In operation, AttoPhos® Substrate (2′-[2-benzothiazoyl]-6′-hydroxybenzothiazole phosphate; Promega Corporation, Madison, Wis.) is cleaved by alkaline phosphatase to produce inorganic phosphate and the alcohol, 2′-[2-benzothiazoyl]-6′-hydroxybenzothiazole (BBT). This enzyme-catalyzed conversion of the phosphate form of AttoPhosg Substrate to BBT is accompanied by an enhancement in fluorescence properties. Relative to AttoPhosg Substrate, BBT has greatly increased quantum efficiency, and fluorescence excitation and emission spectra that are shifted well into the visible region. Relative to other fluorometric reporters, the BBT anion has an unusually large Stokes' shift of 120 nm, which leads to lower levels of background fluorescence and higher detection sensitivity. In order to assess performance of the fluorescence-based analytical devices, 75 μl of a female urine pool (hCG-negative samples) or the pool spiked with hCG (Quidel Corporation) to the level of 0.8, 6 or 25 mIU hCG/ml (hCG-positive samples) was added to each device. Devices were illuminated with a 400 nm light emitting diode and emission fluorescence was monitored at 500-600 nm using an uncooled charge coupled device. The results demonstrated an analytical sensitivity of 0.8 mIU hCG/ml at 10 min after addition of the sample to the device.

All publications and patent applications cited in this specification are herein incorporated by reference as if each individual publication or patent application were specifically and individually indicated to be incorporated by reference.

As used herein, the term “a”, “an”, and “any” are each intended to include both the singular and plural forms.

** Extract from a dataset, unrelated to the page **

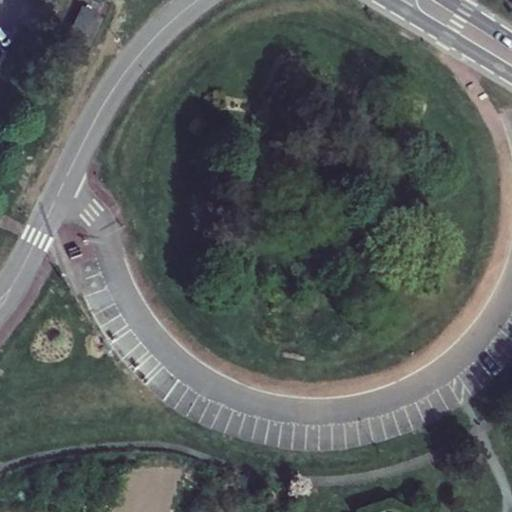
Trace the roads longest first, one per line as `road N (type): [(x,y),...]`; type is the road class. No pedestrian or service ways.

Having now fully described this invention, it will be appreciated by those skilled in the art that the same can be performed within a wide range of equivalent parameters, concentrations, and conditions without departing from the spirit and scope of the invention and without undue experimentation. While this invention has been described in connection with specific embodiments thereof, it will be understood that it is capable of further modifications. This application is intended to cover any variations, uses, or adaptations of the invention following, in general, the principles of the invention and including such departures from the present disclosure as come within known or customary practice within the art to which the invention pertains and as may be applied to the essential features hereinbefore set forth.